» WORK INSTRUCTION:
After locating the line that contains "left hip: (461, 393)" in the data below, set down exactly that line and each one after it through the line that contains "left ear: (347, 270)", and nothing more.

» INPUT DATA:
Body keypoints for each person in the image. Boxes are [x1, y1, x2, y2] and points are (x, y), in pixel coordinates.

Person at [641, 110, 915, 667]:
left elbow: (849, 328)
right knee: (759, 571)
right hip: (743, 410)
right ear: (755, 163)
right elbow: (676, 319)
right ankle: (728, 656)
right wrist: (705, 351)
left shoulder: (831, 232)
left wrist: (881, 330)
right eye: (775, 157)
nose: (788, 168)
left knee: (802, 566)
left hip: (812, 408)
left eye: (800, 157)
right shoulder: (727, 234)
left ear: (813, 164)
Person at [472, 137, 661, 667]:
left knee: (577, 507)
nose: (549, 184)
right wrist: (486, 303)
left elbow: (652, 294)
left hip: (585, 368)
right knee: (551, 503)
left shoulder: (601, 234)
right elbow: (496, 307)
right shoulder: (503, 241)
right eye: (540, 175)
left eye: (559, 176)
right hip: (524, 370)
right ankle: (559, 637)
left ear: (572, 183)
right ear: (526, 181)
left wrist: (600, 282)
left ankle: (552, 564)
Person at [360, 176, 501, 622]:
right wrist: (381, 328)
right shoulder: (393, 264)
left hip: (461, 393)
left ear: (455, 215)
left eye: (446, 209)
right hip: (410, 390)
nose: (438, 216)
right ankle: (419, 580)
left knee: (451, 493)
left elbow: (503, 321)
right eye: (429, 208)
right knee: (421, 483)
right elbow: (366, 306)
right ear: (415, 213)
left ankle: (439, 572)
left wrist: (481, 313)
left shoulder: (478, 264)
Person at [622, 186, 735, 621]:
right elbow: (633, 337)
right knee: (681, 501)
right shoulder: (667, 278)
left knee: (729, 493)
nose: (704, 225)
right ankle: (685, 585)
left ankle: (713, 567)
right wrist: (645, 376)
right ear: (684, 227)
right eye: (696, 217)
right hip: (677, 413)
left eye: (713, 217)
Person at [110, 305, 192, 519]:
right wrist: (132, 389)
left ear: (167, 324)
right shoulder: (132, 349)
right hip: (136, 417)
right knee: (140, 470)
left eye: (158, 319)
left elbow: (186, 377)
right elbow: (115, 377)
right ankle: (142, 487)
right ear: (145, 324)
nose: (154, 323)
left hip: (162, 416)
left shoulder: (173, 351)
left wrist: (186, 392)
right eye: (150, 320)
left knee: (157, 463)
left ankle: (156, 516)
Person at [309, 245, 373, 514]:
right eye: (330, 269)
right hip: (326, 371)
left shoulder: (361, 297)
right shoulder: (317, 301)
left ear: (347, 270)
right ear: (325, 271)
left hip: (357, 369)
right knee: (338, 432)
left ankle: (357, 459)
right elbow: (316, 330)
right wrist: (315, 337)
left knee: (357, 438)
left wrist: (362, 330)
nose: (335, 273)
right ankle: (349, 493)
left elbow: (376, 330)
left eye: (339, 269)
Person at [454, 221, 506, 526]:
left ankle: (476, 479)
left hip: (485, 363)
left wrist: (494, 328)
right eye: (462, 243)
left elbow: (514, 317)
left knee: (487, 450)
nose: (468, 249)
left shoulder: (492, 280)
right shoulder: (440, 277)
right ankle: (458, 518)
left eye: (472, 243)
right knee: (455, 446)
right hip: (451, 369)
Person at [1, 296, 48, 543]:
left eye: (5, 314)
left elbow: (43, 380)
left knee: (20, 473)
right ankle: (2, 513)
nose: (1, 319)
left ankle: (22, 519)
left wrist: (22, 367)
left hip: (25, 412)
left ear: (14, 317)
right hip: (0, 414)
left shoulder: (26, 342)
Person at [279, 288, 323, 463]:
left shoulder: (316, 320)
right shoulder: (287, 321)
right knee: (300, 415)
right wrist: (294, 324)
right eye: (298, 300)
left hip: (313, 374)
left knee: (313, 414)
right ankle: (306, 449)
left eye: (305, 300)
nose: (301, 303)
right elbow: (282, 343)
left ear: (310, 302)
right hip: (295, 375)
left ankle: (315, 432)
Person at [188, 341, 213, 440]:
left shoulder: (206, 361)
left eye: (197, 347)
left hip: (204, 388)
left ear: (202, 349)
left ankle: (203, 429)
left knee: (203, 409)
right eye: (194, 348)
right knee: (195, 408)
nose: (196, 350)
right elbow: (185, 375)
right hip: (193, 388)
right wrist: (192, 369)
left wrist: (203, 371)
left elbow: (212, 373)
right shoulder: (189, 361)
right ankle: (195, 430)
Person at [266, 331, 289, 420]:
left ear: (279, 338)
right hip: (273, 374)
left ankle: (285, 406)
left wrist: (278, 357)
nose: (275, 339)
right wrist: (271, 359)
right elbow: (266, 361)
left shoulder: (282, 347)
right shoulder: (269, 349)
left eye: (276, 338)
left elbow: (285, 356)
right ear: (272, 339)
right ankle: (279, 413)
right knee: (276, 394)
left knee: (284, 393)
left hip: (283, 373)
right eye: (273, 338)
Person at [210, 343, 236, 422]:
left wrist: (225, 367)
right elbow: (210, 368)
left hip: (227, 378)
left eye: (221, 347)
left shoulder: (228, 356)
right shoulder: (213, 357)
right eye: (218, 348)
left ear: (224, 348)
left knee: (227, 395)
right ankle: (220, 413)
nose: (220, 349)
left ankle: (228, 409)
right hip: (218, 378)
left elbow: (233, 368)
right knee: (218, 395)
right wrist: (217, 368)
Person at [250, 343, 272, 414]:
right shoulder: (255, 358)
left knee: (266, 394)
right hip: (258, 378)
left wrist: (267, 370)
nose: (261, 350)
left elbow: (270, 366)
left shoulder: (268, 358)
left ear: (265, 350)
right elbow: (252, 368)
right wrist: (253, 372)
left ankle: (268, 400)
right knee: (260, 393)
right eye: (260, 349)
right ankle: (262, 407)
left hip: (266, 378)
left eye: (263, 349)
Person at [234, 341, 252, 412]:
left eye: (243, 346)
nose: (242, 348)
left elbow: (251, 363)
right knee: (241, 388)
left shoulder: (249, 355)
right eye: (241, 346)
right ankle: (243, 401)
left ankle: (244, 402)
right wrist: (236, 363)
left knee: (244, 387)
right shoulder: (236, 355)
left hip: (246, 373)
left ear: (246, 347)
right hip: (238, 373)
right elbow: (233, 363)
* * *
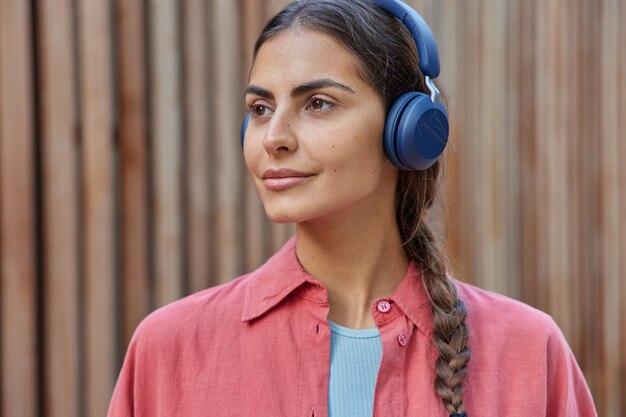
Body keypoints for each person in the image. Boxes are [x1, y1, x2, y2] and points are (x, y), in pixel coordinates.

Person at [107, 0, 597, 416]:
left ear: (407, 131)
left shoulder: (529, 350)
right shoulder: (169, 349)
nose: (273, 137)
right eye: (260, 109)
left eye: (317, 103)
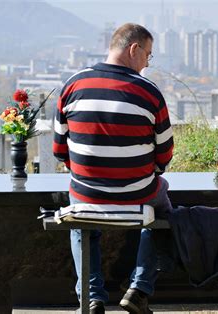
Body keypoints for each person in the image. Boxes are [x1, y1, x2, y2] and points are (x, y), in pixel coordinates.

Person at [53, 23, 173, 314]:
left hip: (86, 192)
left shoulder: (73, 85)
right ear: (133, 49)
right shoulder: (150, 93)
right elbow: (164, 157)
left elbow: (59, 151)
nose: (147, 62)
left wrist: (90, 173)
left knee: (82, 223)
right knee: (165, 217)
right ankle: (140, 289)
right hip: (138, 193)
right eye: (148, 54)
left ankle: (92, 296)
==
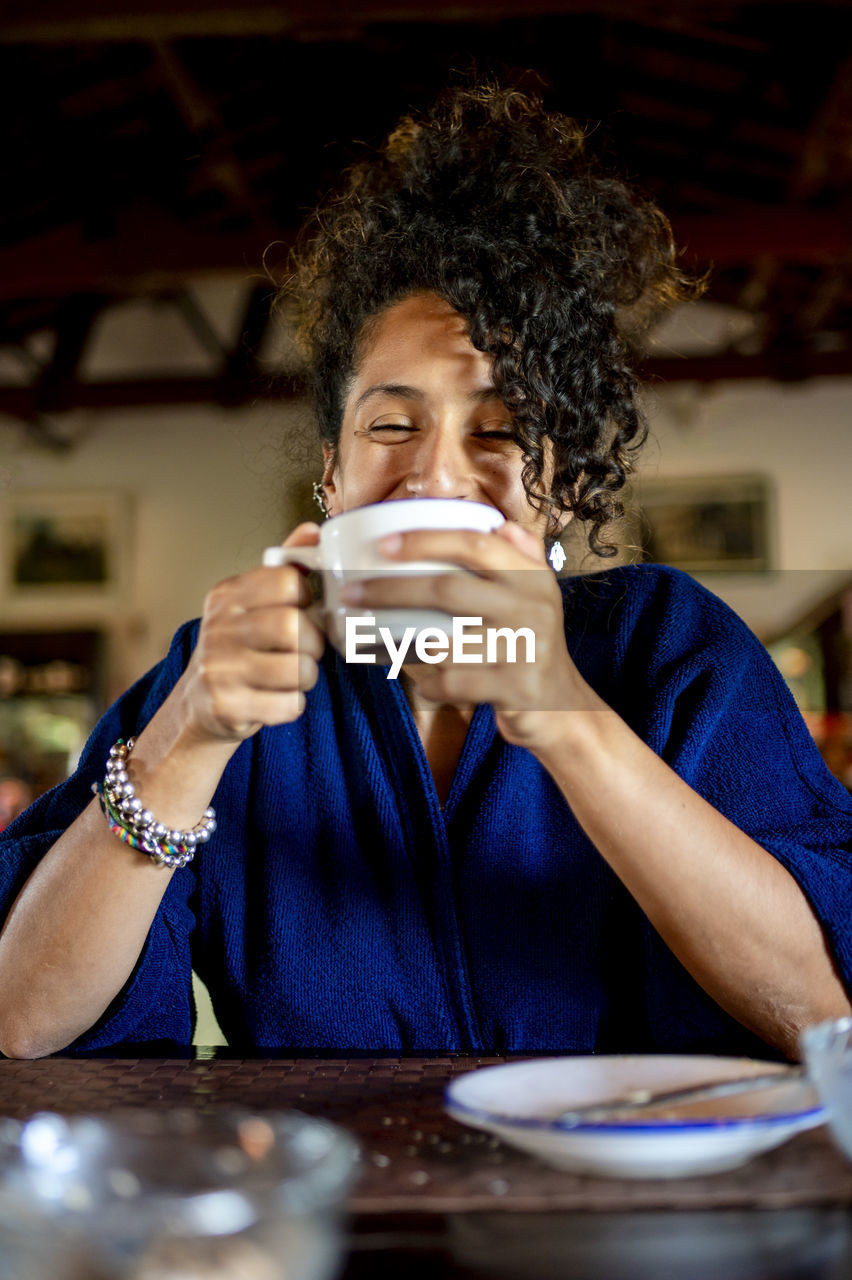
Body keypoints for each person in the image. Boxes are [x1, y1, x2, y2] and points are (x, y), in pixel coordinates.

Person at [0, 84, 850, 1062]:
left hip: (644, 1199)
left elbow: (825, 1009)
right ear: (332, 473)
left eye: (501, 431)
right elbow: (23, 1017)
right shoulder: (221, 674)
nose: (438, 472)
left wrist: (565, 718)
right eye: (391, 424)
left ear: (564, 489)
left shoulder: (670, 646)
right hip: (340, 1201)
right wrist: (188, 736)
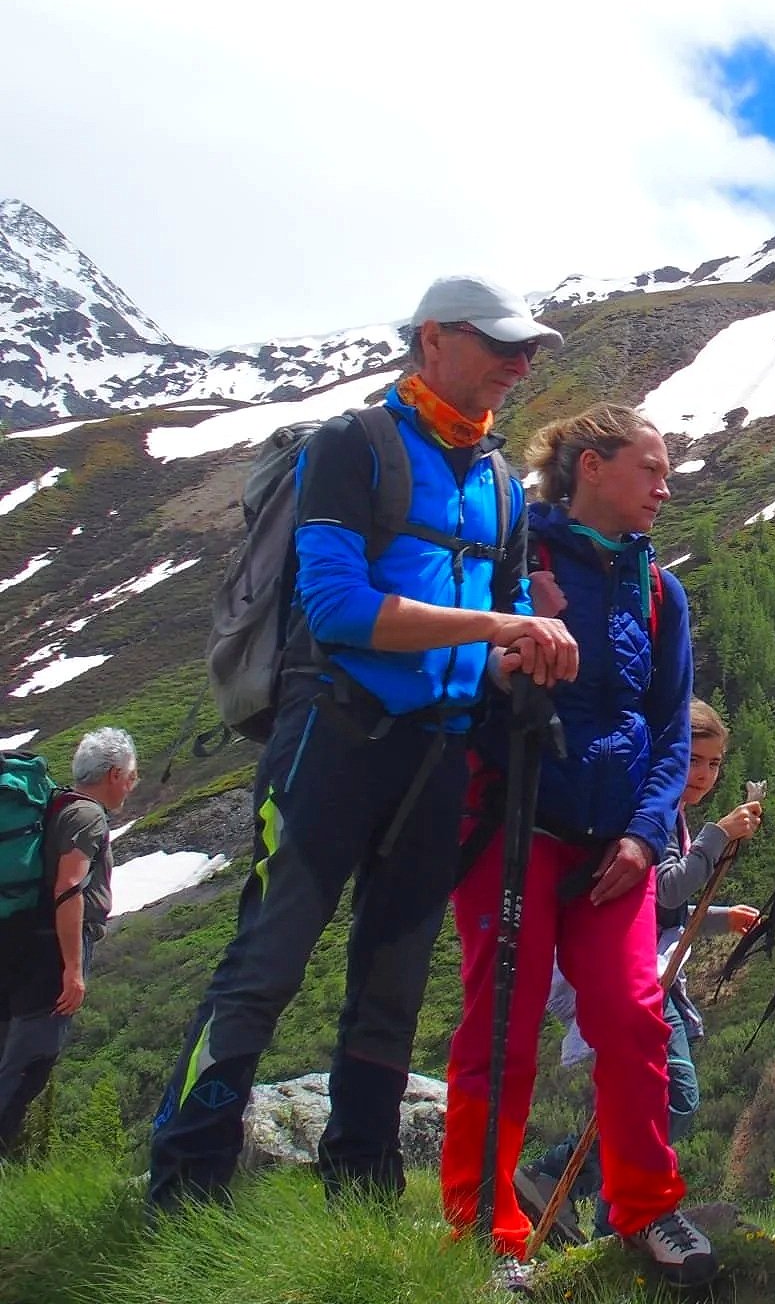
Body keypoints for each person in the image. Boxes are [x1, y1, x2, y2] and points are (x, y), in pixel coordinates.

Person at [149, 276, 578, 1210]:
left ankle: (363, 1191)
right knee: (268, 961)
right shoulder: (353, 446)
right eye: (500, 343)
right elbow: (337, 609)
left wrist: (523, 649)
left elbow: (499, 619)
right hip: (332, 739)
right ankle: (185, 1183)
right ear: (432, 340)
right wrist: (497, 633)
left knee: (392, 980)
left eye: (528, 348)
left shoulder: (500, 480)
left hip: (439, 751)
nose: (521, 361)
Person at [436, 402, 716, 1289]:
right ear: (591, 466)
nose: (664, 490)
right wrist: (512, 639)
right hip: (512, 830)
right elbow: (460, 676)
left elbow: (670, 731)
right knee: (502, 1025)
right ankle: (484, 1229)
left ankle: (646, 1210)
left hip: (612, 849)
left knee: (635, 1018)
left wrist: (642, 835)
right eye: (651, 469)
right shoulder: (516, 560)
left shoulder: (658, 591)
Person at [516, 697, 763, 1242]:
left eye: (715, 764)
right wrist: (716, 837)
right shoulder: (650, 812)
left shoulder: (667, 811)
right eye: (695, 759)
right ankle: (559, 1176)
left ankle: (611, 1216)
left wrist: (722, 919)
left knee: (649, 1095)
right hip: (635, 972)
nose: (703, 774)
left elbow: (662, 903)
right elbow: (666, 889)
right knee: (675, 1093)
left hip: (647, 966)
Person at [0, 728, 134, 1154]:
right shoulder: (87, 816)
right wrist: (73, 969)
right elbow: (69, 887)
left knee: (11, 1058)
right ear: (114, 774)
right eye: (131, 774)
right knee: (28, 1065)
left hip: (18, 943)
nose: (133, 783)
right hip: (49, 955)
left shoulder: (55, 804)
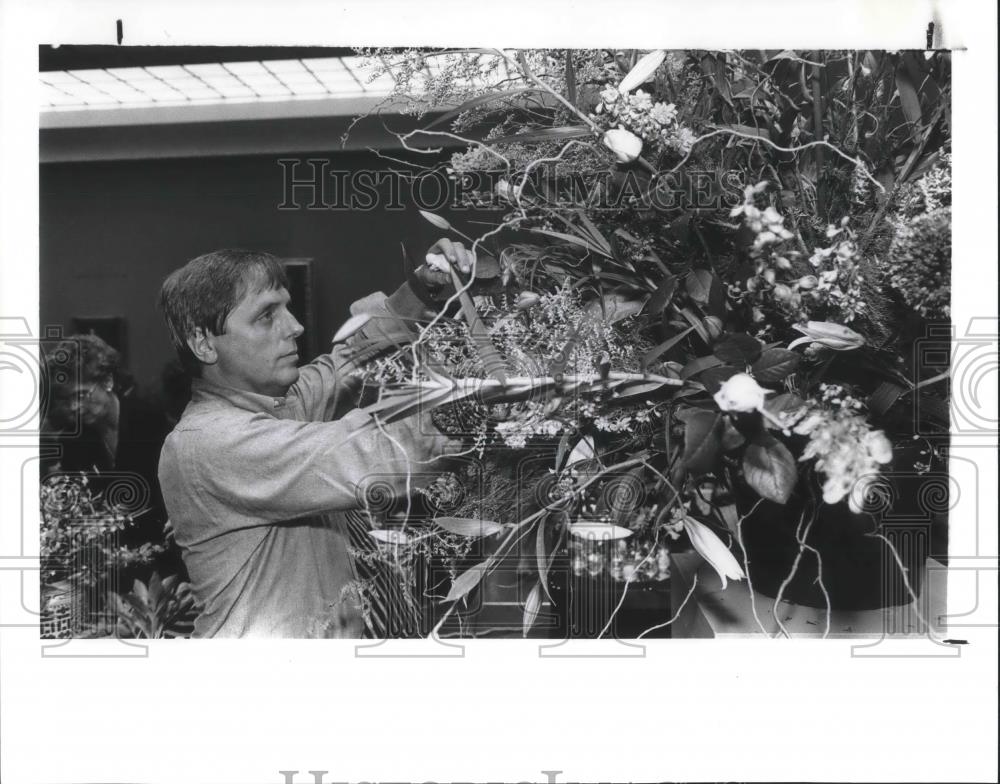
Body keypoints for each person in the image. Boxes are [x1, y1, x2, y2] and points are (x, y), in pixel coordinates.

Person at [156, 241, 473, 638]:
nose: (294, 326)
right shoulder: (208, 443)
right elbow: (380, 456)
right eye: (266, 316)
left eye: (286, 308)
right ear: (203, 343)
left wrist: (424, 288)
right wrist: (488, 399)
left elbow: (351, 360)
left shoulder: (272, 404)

» SOLUTION TO THE EXERCISE:
left hip: (461, 393)
left ear: (455, 215)
left eye: (446, 209)
right hip: (410, 390)
nose: (438, 216)
right ankle: (419, 580)
left knee: (451, 493)
left elbow: (503, 321)
right eye: (429, 208)
right knee: (421, 483)
right elbow: (366, 306)
right ear: (415, 213)
left ankle: (439, 572)
left wrist: (481, 313)
left shoulder: (478, 264)
Person at [622, 186, 735, 621]:
right elbow: (633, 337)
right knee: (681, 501)
right shoulder: (667, 278)
left knee: (729, 493)
nose: (704, 225)
right ankle: (685, 585)
left ankle: (713, 567)
right wrist: (645, 376)
right ear: (684, 227)
right eye: (696, 217)
right hip: (677, 413)
left eye: (713, 217)
Person at [110, 305, 192, 519]:
right wrist: (132, 389)
left ear: (167, 324)
right shoulder: (132, 349)
right hip: (136, 417)
right knee: (140, 470)
left eye: (158, 319)
left elbow: (186, 377)
right elbow: (115, 377)
right ankle: (142, 487)
right ear: (145, 324)
nose: (154, 323)
left hip: (162, 416)
left shoulder: (173, 351)
left wrist: (186, 392)
right eye: (150, 320)
left knee: (157, 463)
left ankle: (156, 516)
Person at [309, 245, 373, 514]:
right eye: (330, 269)
right hip: (326, 371)
left shoulder: (361, 297)
right shoulder: (317, 301)
left ear: (347, 270)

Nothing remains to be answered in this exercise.